Sam looked around at the others. "I'm not sure about you guys but I feel close to some kind of milestone or limit in my cultivation."

AJ's form rippled with agreement. "The trials have pushed us to our limits repeatedly. We've been absorbing mana constantly but never had proper time to consolidate it."

Lily nodded. "I feel it too, we should definitely use this time to cultivate."

"Same here," Ethan said, flexing his fingers. The Judicator's Ring caught the light as he moved. "It's similar to that feeling of fullness we felt in the misty area."

Victor stood and moved to a clear space in the chamber. "Then let's do something about it. Maybe we can push further."

They arranged themselves in their familiar cultivation circle, the one they'd used in the mist-filled canyon what felt like a lifetime ago.

Walter closed his eyes first, feeling the energy coursing through his renewed body. "The mana feels... eager," he said quietly. "Like it wants to move, to change."

Sam began circulating his energy through his established pathways, but immediately felt resistance.

The accumulated mana was denser now, more substantial. His channels, whilst strong, weren't quite adequate for the volume he'd gathered.

"It's not flowing properly," he muttered. "Too much mana, not enough capacity."

AJ had spread himself thin across the floor, as he watched the others.

Lily felt it first—the pressure building behind her carefully maintained circulation. The mana wanted to flow faster, stronger, but her current pathways were like trying to channel a stream through a garden hose.

"Something's happening," she whispered, her voice tight with concentration.

The energy began to pulse.

Not the gentle, controlled circulation they'd practiced, but powerful waves that surged through their bodies in rhythmic beats. Each pulse pushed more mana through than their systems could comfortably handle.
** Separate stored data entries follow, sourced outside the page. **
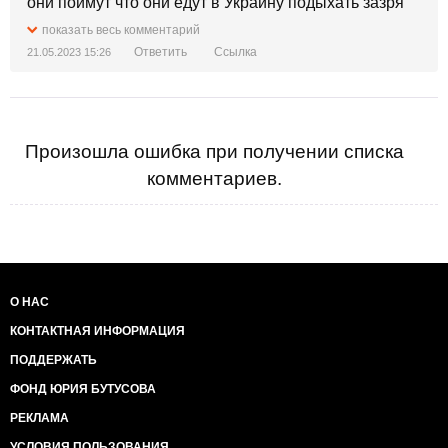
они поймут что они едут в Украину подыхать зазря
показать весь комментарий
Ответить
Ссылка
21.05.2023 15:26
Произошла ошибка при получении списка
комментариев.
О НАС
КОНТАКТНАЯ ИНФОРМАЦИЯ
ПОДДЕРЖАТЬ
ФОНД ЮРИЯ БУТУСОВА
РЕКЛАМА
УСЛОВИЯ ПОЛЬЗОВАНИЯ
Ethan gritted his teeth as the first wave hit. The ring on his finger helped him maintain focus.

Walter's weathered hands trembled as energy flooded through his body. His channels began to stretch, adapt, and accommodate the increased flow.

Where the previous breakthrough had been about forging pathways, this was about expanding them—widening the rivers of mana that flowed through their bodies.
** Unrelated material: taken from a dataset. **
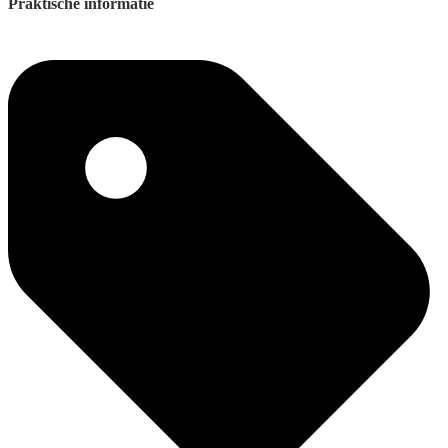
Praktische informatie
Victor felt his circulation speed increase as his channels broadened.

Lily gasped as another wave crested and began to recede. Her pathways felt different now—broader, smoother, more efficient.

The final pulse came like a gentle tide, washing through them and leaving behind a sense of completion. The accumulated mana settled into their expanded systems with perfect harmony.

Ethan opened his eyes first, looking down at his hands with wonder. "I can feel the difference. It's like... like I've been breathing through a straw and now I can take full breaths."

Sam nodded, feeling the improvement in his mana circulation. "We can hold more, process it faster, and use it more efficiently." He paused for a beat. "I guess this puts us firmly in the Earth Realm."